Quoted passage —

Content starts

Correlation of Graphene Defect Density in Saccharide Carbon Dots for Electrochemical Dopamine Detection

Abstract

ABSTRACT A study was conducted to investigate the detection of dopamine levels in urine to diagnose neuroblastoma, a childhood cancer. A series of carbon dots (sucrose, palatinose and raffinose) were synthesized in the Leblanc lab at U. Miami-Coral Gables and applied for the electrochemical sensing of dopamine. A cobalt oxide-sucrose carbon dot (Co3O4-SucCD) composite was developed, utilizing a 1:1 mixture (by mass) suspended in absolute anhydrous ethanol, followed by sonication for 30 min. to facilitate the tethering of sucrose carbon dots (SucCDs) onto the Co3O4 nanoparticles. The electrode demonstrated selectivity towards urea, uric acid, glucose, and ascorbic acid, common interferes in urine. With a limit of detection of 1.91 µM in PBS, the electrode exhibited a linear dynamic range of 10-100 µM, R2=0.990, and successfully detected 5 µM dopamine in urine samples, suitable for identifying elevated dopamine levels indicative of neuroblastoma. Calibration curve fitting in simulated urine yielded a quadratic equation with an R2 = 0.997. The diffusion coefficient of the electrode in phosphate buffer was determined to be 5.21 x 10-5 cm2•sec-1. The correlation between graphene defect density within the saccharide carbon dots for dopamine sensing was investigated, revealing that the defect density decreased in the order of SucCDs (0.195) > PalCDs (0.115) > RafCDs (0.0975), while the electrocatalytic sensitivity followed the trend of RafCDs < PalCDs < SucCDs. The composite particles exhibit an average size of 68.47 ± 0.77 nm with a coefficient of determination R2= 0.978. SEM-EDX analysis indicates a presence of 0.6% cobalt within the composite. The data suggests that a multilayer of carbon dots (CDs) surrounds the cobalt oxide particles, rendering low atomic % cobalt as detected by EDX.

Content ends

Items stored from a collection —
Content starts

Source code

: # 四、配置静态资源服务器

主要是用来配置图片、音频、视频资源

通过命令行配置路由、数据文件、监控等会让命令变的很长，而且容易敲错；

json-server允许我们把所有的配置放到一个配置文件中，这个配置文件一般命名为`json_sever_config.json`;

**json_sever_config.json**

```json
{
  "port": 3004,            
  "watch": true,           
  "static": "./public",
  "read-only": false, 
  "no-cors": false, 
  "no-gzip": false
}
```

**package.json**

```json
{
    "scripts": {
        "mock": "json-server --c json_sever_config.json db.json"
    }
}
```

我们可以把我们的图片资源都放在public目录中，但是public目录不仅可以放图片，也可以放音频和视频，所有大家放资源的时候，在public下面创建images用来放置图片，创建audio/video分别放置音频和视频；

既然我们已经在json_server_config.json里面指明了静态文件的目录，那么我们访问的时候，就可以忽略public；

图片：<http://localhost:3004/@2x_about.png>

Content ends

About this task — Reproduce the full abstract on saccharide carbon dots for dopamine detection word for word, title included.

Answer to the exercise —
Correlation of Graphene Defect Density in Saccharide Carbon Dots for Electrochemical Dopamine Detection

Abstract

ABSTRACT A study was conducted to investigate the detection of dopamine levels in urine to diagnose neuroblastoma, a childhood cancer. A series of carbon dots (sucrose, palatinose and raffinose) were synthesized in the Leblanc lab at U. Miami-Coral Gables and applied for the electrochemical sensing of dopamine. A cobalt oxide-sucrose carbon dot (Co3O4-SucCD) composite was developed, utilizing a 1:1 mixture (by mass) suspended in absolute anhydrous ethanol, followed by sonication for 30 min. to facilitate the tethering of sucrose carbon dots (SucCDs) onto the Co3O4 nanoparticles. The electrode demonstrated selectivity towards urea, uric acid, glucose, and ascorbic acid, common interferes in urine. With a limit of detection of 1.91 µM in PBS, the electrode exhibited a linear dynamic range of 10-100 µM, R2=0.990, and successfully detected 5 µM dopamine in urine samples, suitable for identifying elevated dopamine levels indicative of neuroblastoma. Calibration curve fitting in simulated urine yielded a quadratic equation with an R2 = 0.997. The diffusion coefficient of the electrode in phosphate buffer was determined to be 5.21 x 10-5 cm2•sec-1. The correlation between graphene defect density within the saccharide carbon dots for dopamine sensing was investigated, revealing that the defect density decreased in the order of SucCDs (0.195) > PalCDs (0.115) > RafCDs (0.0975), while the electrocatalytic sensitivity followed the trend of RafCDs < PalCDs < SucCDs. The composite particles exhibit an average size of 68.47 ± 0.77 nm with a coefficient of determination R2= 0.978. SEM-EDX analysis indicates a presence of 0.6% cobalt within the composite. The data suggests that a multilayer of carbon dots (CDs) surrounds the cobalt oxide particles, rendering low atomic % cobalt as detected by EDX.